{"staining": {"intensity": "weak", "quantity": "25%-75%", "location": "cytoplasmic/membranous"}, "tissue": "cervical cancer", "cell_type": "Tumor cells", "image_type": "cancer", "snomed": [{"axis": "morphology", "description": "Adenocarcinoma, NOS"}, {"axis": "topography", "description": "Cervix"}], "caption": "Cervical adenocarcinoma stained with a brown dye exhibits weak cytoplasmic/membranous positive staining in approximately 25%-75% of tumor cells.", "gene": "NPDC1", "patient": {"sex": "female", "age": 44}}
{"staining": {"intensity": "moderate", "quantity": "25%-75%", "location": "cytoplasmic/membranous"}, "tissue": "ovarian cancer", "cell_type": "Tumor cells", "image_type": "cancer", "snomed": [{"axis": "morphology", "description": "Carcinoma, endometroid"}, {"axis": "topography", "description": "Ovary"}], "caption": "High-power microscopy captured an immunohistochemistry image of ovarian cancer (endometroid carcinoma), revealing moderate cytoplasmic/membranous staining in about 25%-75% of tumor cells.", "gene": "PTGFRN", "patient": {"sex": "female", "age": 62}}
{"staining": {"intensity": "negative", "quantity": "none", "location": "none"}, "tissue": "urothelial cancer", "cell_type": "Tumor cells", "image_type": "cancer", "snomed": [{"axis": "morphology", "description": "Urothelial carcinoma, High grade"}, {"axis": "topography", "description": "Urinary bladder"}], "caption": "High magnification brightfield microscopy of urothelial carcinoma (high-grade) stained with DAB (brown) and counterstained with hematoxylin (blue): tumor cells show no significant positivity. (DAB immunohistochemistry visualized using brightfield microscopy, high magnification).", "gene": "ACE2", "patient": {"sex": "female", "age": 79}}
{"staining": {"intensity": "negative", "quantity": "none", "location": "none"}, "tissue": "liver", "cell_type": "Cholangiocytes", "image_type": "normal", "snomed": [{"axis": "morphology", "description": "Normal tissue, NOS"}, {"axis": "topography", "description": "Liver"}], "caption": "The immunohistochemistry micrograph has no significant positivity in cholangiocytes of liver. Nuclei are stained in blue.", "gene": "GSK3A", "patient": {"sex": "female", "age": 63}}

-=-=-

Task requirements. Your task is to output the material above exactly.

Answer space.
{"staining": {"intensity": "weak", "quantity": "25%-75%", "location": "cytoplasmic/membranous"}, "tissue": "cervical cancer", "cell_type": "Tumor cells", "image_type": "cancer", "snomed": [{"axis": "morphology", "description": "Adenocarcinoma, NOS"}, {"axis": "topography", "description": "Cervix"}], "caption": "Cervical adenocarcinoma stained with a brown dye exhibits weak cytoplasmic/membranous positive staining in approximately 25%-75% of tumor cells.", "gene": "NPDC1", "patient": {"sex": "female", "age": 44}}
{"staining": {"intensity": "moderate", "quantity": "25%-75%", "location": "cytoplasmic/membranous"}, "tissue": "ovarian cancer", "cell_type": "Tumor cells", "image_type": "cancer", "snomed": [{"axis": "morphology", "description": "Carcinoma, endometroid"}, {"axis": "topography", "description": "Ovary"}], "caption": "High-power microscopy captured an immunohistochemistry image of ovarian cancer (endometroid carcinoma), revealing moderate cytoplasmic/membranous staining in about 25%-75% of tumor cells.", "gene": "PTGFRN", "patient": {"sex": "female", "age": 62}}
{"staining": {"intensity": "negative", "quantity": "none", "location": "none"}, "tissue": "urothelial cancer", "cell_type": "Tumor cells", "image_type": "cancer", "snomed": [{"axis": "morphology", "description": "Urothelial carcinoma, High grade"}, {"axis": "topography", "description": "Urinary bladder"}], "caption": "High magnification brightfield microscopy of urothelial carcinoma (high-grade) stained with DAB (brown) and counterstained with hematoxylin (blue): tumor cells show no significant positivity. (DAB immunohistochemistry visualized using brightfield microscopy, high magnification).", "gene": "ACE2", "patient": {"sex": "female", "age": 79}}
{"staining": {"intensity": "negative", "quantity": "none", "location": "none"}, "tissue": "liver", "cell_type": "Cholangiocytes", "image_type": "normal", "snomed": [{"axis": "morphology", "description": "Normal tissue, NOS"}, {"axis": "topography", "description": "Liver"}], "caption": "The immunohistochemistry micrograph has no significant positivity in cholangiocytes of liver. Nuclei are stained in blue.", "gene": "GSK3A", "patient": {"sex": "female", "age": 63}}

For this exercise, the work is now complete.